Separate Paths Reconverge

Premadasi, at the time the main national organizer for Deep Green Resistance, walked next to me along Telegraph Avenue as I dragged my suitcase from one hotel (cold) to a better room (warm) in another one. (Chris Hedges had cancelled his appearance but the room remained paid for, so I took it).

The work Premadasi had done in a few short months was remarkable, and I told her how impressed I was. “You’ve pulled together 13 DGR chapters so far since the book came out—that’s amazing!” I hadn’t seen that kind of persistence and determination since I’d worked with the Revolutionary Communist Youth Brigade (associated with the Revolutionary Communist Party), many years ago in New York.

Whatever critiques I might have had of them, being lazy wasn’t one of them. There were no excuses with the RCYB. Are you tired? Well, the masses are probably tired of being oppressed too. Would you rather take the day off? The millions of children being exploited in sweatshops would probably like to take the day off too. The work must be done, and failure wasn’t an option. No excuses.

“Waaaaait a minute,” she said, peering into my face. “We’ve met before.” I looked more closely at her too. A different name came to mind. “Luna!”

“Robin!” she responded. That had been the nom de guerre I’d used long ago: Robin Banks. The New York Times actually printed it, not noticing the pun, under a photo of me at a protest against the KKK in Atlanta back in 1988.

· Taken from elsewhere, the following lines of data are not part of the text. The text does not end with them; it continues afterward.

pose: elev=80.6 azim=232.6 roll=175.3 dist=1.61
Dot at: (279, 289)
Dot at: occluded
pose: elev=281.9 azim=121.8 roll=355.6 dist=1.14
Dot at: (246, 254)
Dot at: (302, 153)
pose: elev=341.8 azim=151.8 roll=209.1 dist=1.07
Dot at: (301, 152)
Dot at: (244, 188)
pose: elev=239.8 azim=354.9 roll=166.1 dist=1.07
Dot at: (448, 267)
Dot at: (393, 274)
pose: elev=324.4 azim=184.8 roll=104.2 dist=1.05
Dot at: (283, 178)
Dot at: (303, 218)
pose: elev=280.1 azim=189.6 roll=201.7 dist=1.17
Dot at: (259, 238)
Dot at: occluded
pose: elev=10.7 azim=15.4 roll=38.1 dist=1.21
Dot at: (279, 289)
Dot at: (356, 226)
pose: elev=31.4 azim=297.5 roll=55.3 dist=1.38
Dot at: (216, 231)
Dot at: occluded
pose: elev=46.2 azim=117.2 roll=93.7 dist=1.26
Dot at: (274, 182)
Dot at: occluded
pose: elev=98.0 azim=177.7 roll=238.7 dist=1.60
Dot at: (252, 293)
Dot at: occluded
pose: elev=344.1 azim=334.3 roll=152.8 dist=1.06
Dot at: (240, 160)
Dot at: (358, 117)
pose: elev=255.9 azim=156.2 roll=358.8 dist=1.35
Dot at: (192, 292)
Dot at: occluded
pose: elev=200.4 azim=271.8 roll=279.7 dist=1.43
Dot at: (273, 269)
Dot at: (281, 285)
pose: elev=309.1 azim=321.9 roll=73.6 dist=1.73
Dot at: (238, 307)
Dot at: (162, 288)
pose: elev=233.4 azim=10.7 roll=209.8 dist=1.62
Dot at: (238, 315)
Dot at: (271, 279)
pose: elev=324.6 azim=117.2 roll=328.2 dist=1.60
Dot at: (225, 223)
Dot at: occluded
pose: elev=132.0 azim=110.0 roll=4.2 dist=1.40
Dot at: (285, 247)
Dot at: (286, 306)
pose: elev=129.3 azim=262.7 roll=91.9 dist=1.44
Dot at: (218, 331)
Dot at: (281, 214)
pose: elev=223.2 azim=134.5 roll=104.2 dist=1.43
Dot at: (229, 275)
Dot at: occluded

We figured out how long it had been since we’d worked together in New York: twenty-six years. It seemed fitting that my path, which had split off from the RCYB/RCP in the mid-1990s, had converged here with that of a long-ago comrade. The system was grinding forward with an intensity of violence that couldn’t have been imagined by our young selves, and here we were again, confronting it still.